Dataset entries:
━━━━━━━━━━━━━━━━━━━━━━━━━━━━━━
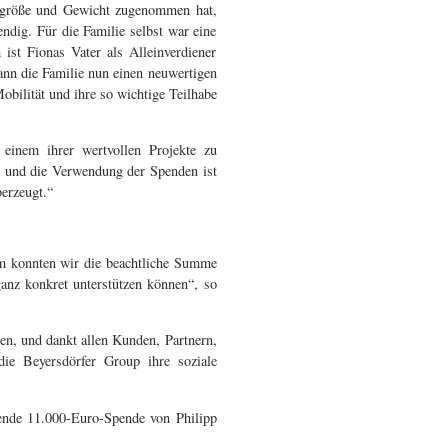
ergröße und Gewicht zugenommen hat,
ndig. Für die Familie selbst war eine
 ist Fionas Vater als Alleinverdiener
ann die Familie nun einen neuwertigen
bilität und ihre so wichtige Teilhabe
 einem ihrer wertvollen Projekte zu
ch und die Verwendung der Spenden ist
erzeugt.“
am konnten wir die beachtliche Summe
anz konkret unterstützen können“, so
nen, und dankt allen Kunden, Partnern,
die Beyersdörfer Group ihre soziale
kende 11.000-Euro-Spende von Philipp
━━━━━━━━━━━━━━━━━━━━━━━━━━━━━━
__Exercise directions__: I need each line of the entries that holds the string "Familie" located and copied.

__Answer section__:
ndig. Für die Familie selbst war eine
ann die Familie nun einen neuwertigen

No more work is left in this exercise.